I think we are basically set here. I left some minor comments, all but the Input alloca question and the deleted file are not worth a new round of review, I just want confirmation on those two points.
llvm/lib/Frontend/OpenMP/OMPIRBuilder.cpp | ||
---|---|---|
188 | If this flag is not set there should not be any instructions, right? If so, we should add an assertion for that. Style: | |
llvm/lib/Transforms/IPO/OpenMPOpt.cpp | ||
641 | Add a comment describing what this is doing on a high-level. | |
673 | Conversion to pointer happens in the IRBuilder (after D92189 landed). This means we can omit the input alloca stuff below, right? | |
796 | Range loop :) | |
802 | We usually recommend to compute the end iterator only once. | |
903 | Add some comment explaining what this is doing on a high-level. | |
923 | A lot of heuristics could be used until we have an AAOpenMPRuntimeCalls attribute that determines if a call can result in an OpenMP runtime call. | |
925–926 | If BB->end() stays the same capture it; It = .., End = ...; It != End | |
933 | Reverse the order ("early exits") to reduce indention: ` if terminator ... if !call ... call handling. | |
991 | Can we make a helper for this, pass he OMPRTL kind and it does the 3 steps. | |
llvm/test/Transforms/OpenMP/parallel_region_merging_legacy_pm.ll | ||
412 | Why was this file deleted? |
Updated for comments.
llvm/lib/Transforms/IPO/OpenMPOpt.cpp | ||
---|---|---|
673 | That's correct. Removed. | |
923 | Makes sense. Updated to accept any intrinsic call as mergable. | |
llvm/test/Transforms/OpenMP/parallel_region_merging_legacy_pm.ll | ||
412 | There were different test files for the legacy and the new PMs because of them processing changes in the CG in opposite order, so function names for outlined functions wouldn't match. This has been resolved in D90566, |
I Left some more comments that can be addressed before the commit. Otherwise LGTM.

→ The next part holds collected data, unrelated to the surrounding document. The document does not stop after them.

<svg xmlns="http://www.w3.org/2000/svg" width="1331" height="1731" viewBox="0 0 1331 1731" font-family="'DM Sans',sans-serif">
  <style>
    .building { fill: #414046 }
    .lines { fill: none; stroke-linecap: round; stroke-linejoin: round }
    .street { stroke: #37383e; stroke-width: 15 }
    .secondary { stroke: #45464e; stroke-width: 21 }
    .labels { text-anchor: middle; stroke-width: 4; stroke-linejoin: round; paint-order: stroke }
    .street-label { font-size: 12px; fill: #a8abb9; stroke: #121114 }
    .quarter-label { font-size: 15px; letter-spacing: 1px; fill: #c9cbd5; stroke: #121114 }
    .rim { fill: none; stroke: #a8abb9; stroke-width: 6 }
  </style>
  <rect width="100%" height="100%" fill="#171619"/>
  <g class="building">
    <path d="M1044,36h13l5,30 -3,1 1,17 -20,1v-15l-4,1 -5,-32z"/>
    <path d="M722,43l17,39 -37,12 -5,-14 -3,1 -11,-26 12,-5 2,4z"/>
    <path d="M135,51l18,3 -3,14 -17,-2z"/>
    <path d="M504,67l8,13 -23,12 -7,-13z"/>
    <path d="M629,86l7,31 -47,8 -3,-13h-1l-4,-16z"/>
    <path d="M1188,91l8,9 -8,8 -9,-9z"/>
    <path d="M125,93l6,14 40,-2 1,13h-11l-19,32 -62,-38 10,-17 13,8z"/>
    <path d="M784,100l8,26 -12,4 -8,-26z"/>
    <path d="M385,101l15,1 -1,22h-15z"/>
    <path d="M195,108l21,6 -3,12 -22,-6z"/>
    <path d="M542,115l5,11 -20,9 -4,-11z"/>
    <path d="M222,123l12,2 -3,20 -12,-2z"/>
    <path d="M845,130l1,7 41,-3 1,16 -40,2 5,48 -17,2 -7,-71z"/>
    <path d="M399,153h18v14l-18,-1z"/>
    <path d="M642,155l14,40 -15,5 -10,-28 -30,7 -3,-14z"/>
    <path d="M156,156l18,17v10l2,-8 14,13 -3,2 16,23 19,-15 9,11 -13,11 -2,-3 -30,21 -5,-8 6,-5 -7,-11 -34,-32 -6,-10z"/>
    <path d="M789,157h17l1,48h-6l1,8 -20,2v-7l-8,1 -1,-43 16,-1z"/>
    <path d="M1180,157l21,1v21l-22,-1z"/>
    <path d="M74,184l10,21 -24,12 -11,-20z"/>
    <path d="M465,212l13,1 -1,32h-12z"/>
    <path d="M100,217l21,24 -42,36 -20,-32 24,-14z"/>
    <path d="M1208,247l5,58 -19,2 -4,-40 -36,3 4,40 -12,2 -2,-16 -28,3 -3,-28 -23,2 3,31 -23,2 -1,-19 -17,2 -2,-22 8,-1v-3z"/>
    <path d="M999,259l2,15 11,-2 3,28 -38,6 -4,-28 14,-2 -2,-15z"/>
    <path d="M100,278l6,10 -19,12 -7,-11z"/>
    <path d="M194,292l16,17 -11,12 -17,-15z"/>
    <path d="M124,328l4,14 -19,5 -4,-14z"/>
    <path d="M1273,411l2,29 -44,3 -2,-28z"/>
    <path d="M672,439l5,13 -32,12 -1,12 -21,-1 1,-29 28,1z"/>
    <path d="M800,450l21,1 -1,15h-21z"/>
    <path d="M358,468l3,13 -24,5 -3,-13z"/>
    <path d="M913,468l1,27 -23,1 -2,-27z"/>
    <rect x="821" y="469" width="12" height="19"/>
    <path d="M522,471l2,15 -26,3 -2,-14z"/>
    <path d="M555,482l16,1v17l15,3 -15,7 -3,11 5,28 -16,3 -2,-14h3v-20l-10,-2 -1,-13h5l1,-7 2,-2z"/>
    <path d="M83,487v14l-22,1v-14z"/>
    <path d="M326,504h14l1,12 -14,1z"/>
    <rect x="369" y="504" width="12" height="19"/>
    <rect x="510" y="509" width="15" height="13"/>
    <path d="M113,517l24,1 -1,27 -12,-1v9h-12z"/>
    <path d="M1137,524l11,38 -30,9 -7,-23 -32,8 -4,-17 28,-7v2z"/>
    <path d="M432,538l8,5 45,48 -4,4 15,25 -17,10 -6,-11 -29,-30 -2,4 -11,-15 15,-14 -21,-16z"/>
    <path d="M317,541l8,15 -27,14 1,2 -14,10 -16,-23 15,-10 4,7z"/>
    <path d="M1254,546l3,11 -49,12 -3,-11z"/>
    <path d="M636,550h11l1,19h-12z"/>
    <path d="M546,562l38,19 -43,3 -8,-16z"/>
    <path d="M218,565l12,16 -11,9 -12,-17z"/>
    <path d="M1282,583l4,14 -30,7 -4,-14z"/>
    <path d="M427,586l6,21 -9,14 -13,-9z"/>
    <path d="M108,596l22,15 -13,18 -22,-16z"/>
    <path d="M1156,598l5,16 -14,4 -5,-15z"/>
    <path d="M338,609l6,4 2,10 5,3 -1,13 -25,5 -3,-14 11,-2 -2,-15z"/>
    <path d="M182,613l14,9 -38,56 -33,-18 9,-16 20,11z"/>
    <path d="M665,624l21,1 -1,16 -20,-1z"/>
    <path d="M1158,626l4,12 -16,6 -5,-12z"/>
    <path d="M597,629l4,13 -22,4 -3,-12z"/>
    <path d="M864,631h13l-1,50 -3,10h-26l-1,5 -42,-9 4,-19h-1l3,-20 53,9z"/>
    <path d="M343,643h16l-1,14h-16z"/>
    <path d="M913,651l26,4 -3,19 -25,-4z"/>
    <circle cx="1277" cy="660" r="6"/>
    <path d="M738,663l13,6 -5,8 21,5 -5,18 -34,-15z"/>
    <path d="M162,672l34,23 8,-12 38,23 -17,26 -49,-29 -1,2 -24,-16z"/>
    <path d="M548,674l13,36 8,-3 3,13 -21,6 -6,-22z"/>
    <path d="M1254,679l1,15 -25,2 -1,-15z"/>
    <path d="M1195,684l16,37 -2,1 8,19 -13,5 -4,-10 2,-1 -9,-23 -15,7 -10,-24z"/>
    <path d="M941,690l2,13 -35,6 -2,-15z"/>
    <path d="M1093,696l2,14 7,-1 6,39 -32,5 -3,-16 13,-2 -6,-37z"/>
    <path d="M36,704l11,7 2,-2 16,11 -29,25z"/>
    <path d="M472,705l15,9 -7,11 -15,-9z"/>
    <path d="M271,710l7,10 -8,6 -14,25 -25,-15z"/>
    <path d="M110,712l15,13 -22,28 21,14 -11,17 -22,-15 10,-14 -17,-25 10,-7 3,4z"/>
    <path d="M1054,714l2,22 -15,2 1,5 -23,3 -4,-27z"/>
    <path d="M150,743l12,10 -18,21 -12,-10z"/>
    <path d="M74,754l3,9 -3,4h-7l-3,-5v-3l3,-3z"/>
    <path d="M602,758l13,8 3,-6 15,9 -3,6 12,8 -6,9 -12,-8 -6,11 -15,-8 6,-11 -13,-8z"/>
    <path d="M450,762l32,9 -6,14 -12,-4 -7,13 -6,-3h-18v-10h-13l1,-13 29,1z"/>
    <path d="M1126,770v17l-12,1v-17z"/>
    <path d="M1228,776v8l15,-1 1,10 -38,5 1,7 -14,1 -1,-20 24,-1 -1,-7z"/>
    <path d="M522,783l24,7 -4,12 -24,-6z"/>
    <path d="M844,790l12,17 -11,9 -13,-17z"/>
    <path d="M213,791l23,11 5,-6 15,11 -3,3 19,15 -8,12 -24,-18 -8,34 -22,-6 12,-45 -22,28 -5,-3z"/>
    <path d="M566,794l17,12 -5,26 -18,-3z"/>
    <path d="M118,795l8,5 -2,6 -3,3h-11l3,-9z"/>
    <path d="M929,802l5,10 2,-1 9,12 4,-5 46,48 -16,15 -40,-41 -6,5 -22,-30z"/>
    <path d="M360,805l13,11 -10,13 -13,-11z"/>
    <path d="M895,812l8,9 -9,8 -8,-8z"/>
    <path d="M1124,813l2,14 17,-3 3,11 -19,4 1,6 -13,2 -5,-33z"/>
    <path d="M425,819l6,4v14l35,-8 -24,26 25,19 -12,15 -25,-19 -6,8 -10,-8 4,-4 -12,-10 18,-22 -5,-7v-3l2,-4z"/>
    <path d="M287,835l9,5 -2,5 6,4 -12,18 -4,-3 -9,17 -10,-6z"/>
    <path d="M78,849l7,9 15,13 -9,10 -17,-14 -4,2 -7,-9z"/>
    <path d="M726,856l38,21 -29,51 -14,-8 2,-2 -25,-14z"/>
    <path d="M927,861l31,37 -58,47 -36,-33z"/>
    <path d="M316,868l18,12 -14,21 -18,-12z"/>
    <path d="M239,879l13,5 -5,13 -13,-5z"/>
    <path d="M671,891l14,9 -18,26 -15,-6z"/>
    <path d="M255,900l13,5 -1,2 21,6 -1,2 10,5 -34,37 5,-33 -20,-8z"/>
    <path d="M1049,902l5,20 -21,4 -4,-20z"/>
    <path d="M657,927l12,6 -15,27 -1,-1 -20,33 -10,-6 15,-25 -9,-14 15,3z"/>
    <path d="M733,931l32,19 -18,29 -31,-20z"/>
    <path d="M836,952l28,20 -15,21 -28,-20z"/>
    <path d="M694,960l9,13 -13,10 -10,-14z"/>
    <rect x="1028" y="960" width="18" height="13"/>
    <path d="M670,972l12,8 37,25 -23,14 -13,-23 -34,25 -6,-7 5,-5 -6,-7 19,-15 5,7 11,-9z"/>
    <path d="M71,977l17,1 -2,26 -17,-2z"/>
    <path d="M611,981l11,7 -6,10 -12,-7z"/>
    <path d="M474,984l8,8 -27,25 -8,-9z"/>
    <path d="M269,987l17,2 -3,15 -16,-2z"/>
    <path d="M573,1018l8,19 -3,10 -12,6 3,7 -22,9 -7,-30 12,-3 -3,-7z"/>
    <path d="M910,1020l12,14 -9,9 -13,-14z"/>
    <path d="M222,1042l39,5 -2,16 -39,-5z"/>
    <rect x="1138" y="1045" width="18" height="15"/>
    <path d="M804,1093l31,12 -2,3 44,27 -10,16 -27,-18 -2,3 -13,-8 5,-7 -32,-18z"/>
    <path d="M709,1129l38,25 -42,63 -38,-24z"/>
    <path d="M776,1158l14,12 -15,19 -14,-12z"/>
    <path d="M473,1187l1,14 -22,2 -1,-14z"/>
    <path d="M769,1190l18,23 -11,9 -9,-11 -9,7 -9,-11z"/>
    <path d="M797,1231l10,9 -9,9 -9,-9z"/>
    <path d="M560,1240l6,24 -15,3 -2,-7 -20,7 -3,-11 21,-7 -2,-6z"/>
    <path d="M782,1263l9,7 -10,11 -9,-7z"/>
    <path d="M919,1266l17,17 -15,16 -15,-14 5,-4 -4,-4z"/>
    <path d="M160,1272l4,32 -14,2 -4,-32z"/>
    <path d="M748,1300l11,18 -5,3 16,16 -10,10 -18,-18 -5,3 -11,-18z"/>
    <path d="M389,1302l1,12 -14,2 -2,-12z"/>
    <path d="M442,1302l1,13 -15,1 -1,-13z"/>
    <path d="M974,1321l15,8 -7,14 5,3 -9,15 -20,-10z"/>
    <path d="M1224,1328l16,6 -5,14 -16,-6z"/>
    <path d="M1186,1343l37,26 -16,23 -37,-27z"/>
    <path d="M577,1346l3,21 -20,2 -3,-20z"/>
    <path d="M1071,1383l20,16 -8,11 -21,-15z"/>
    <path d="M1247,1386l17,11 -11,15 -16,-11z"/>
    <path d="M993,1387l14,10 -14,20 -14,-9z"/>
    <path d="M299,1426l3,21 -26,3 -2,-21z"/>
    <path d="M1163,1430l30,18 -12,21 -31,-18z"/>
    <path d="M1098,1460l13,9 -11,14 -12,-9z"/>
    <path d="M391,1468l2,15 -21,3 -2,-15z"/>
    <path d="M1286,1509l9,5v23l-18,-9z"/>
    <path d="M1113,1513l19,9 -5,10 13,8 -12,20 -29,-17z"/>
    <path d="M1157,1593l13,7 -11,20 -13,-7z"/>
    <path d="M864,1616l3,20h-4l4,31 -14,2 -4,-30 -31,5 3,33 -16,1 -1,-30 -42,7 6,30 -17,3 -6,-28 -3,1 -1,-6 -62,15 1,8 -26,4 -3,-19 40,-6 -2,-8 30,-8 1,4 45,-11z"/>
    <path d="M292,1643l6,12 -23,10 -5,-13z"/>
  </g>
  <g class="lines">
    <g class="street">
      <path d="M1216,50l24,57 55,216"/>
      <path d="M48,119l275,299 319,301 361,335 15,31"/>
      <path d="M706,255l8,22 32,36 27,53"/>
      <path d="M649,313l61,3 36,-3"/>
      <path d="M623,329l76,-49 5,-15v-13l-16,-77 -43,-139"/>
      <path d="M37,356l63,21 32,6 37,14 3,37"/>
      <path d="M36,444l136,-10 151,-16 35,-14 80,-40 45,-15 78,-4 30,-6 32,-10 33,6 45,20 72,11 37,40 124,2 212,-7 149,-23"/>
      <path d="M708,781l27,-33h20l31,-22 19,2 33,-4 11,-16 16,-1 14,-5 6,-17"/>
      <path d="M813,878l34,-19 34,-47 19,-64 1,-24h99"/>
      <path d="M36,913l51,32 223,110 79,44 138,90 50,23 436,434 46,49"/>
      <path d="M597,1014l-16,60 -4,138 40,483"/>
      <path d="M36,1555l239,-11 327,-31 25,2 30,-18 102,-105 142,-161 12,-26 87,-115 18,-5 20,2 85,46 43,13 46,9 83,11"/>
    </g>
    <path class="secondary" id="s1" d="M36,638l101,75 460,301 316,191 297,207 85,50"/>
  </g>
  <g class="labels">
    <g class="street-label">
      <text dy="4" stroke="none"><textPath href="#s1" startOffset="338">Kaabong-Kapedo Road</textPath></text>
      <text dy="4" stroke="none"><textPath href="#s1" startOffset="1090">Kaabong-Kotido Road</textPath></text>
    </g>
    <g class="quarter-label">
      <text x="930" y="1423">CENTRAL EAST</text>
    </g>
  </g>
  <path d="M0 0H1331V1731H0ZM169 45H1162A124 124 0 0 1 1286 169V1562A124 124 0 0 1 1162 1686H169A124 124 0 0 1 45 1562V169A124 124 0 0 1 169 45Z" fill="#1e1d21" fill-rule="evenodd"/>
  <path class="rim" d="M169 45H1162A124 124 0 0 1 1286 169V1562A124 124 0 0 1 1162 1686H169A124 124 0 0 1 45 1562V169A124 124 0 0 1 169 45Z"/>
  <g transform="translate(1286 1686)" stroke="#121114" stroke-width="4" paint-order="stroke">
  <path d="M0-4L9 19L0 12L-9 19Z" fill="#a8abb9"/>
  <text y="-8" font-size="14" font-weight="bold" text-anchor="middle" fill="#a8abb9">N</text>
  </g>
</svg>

llvm/lib/Transforms/IPO/OpenMPOpt.cpp | ||
---|---|---|
691 | If you just want the users of instructions in SeqStartBB outside of that BB we don't need the extractor logic which probably does a lot more than we need. If you agree, maybe something like this: for (Instruction &I : *SeqStartBB) { SmallPtrSet<Instruction *, 4> OutsideUsers; for (User &Usr : I.users()) { Instruction &UsrI = *cast<Instruction>(Usr); if (UsrI.getParent() != SeqStartBB) OutsideUsers.insert(&UsrI); } if (OutsideUsers.empty()) continue; // Do the stuff as below. } | |
917 | Early exit: if (!isa<Call>) return true; | |
920 | if (!CalledFunction) return false; | |
926 | const auto &RFI : | |
949 | Nit: pre-increment everywhere above: ++It |
If this flag is not set there should not be any instructions, right? If so, we should add an assertion for that.
Style:
I would not use the iterators as you never actually reach the end() anyway. while (true) { I = BB.front(); or while(BB.size() > 1) {... or something.